Problem statement:
Examine the records below. Report how many of their lines contain the word "differences", with no other content.

Record set:
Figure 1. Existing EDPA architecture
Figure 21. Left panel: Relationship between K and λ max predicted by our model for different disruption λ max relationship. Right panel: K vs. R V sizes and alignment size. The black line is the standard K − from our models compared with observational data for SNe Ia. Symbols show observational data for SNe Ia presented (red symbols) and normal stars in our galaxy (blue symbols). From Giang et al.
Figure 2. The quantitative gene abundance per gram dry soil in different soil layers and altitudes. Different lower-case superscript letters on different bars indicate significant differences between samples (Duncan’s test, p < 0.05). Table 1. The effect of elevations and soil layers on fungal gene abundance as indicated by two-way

---

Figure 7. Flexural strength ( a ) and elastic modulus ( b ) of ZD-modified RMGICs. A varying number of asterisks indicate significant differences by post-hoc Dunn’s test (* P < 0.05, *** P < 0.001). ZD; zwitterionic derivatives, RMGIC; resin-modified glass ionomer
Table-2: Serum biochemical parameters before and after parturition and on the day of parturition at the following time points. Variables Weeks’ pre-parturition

---

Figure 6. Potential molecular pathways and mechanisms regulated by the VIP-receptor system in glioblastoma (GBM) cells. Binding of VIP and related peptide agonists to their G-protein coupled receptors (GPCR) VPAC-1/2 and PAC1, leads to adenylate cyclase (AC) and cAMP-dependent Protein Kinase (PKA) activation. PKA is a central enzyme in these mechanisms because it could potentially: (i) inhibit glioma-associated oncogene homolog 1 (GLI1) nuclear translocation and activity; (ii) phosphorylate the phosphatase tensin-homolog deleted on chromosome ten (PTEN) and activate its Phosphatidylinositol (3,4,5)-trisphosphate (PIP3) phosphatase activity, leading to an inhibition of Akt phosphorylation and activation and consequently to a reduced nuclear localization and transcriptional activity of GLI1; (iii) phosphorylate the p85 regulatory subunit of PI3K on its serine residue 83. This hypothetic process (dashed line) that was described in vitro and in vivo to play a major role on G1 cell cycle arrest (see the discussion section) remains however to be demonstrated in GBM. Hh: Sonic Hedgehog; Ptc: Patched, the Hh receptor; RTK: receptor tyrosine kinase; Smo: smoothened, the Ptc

Task result:
2